After lunch, they start doing a bit of exploring, and encounter some of the natives, which brings us to today's sample.
The seven had so far encountered no living thing in the Summer Lands, save the unearthly silver-branched glass-apple trees, but after a time they came upon a herd of strange creatures, the likes of which none of them had ever seen.
There were some dozen of the beasts in all. They seemed an unlikely mixture of badger and lizard, with white fur over their round bellies and fierce-looking talons on the tips of their narrow feet, their protruding snouts ending in a long, spiraling horn. These horned beasts munched contentedly on a pasture of the bright-red heath, and paid the seven no mind.
A short while later, they encountered a flock of birds that stood on tall, thin legs, their snow-white feathers sticking out in all directions, that regarded them with cool, emotionless gazes. As the seven drew near, the ungainly birds opened their enormous beaks, emitting ear-piercing shrieks, and then ran away, feathers ruffling, their long legs carrying them in prodigious strides across a hillside and out of sight.

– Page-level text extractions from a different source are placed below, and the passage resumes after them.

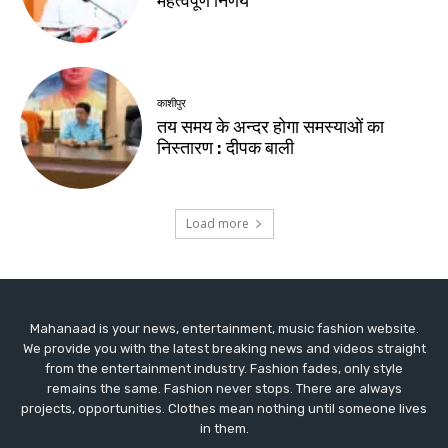
Mahanaad is your news, entertainment, music fashion website.
We provide you with the latest breaking news and videos straight
from the entertainment industry. Fashion fades, only style
remains the same. Fashion never stops. There are always
projects, opportunities. Clothes mean nothing until someone lives
in them.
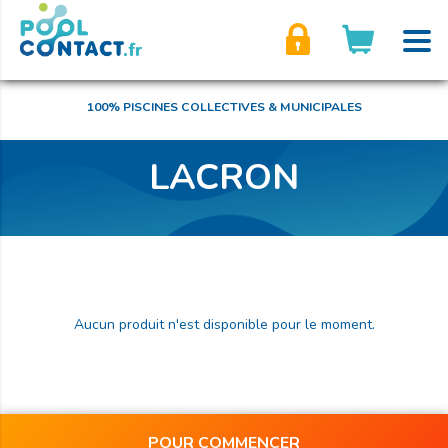
son compte
100% PISCINES COLLECTIVES & MUNICIPALES
LACRON
Aucun produit n'est disponible pour le moment.
POUR COMMENCER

If there had remained any doubts that they now walked in decidedly unearthly lands, such had long been dispelled. The seven had managed to become somewhat accustomed to whatever element of the environment had unmanned them beneath the silver trees, but they were still queasy, even slightly disoriented. Fortunately for them, the worst effects of the condition seemed to ebb and flow like waves, such that while any one of them was suffering the worst of it, another was in a better state, and so together they were able to advance across the Summer Lands without overmuch delay.
They hoped aloud that these difficulties would wane and pass as they spent more time in this climate, but as yet there were no signs of any general improvement. As it was, they counted themselves lucky that none of the fauna they had encounter had yet proved hostile to them.
Then they reached the shore, and fortune, it seemed, was no longer with them.